Conjunctive fusion by operator ``min'' in possibility theory corresponds to the fusion by the Bayes' rule in the field of probability theory. These fusions are adapted to the aggregation of sources. It is the case here, since the spectral bands can be considered as images of a scene taken at the same time and almost in the same position. Each pixel x of a spectral band Ii corresponds thus to the same pixel x of the spectral band Ij.
So, all the spectral bands agree, at the beginning, to say more or less strongly that pixel x belongs to class c. Information to be fused are redundant.
However, the sensors used for the shots are not perfect, because the images they provide contain additional noise.

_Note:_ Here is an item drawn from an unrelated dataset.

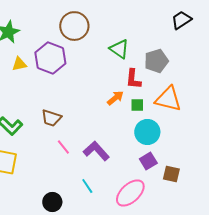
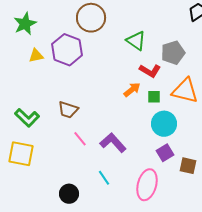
red L-shape: (133, 79) -> (150, 71), turned -65
pink ellipse: (130, 193) -> (147, 185), turned -32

Moreover, one pixel is an amalgam of the various objects present at the surface of the ground within the limit of the space resolution of the sensor used.
For these images, the sensors MSS of LANDSAT have a space resolution of 57 meters (line) x 79 meters (column). A pixel thus contains information made up of the various spectral signatures of the objects within the limits of the pixel. But the various sensors are not sensitive in the same way to the different spectral signatures. For example sensor MSS7 (near infrared) is very sensitive to the presence of water, and recognizes class 7 (irrigated cultures) in the best way.
These various difficulties make more difficult the fact that all the
spectral bands affirm that a pixel x belongs to class c.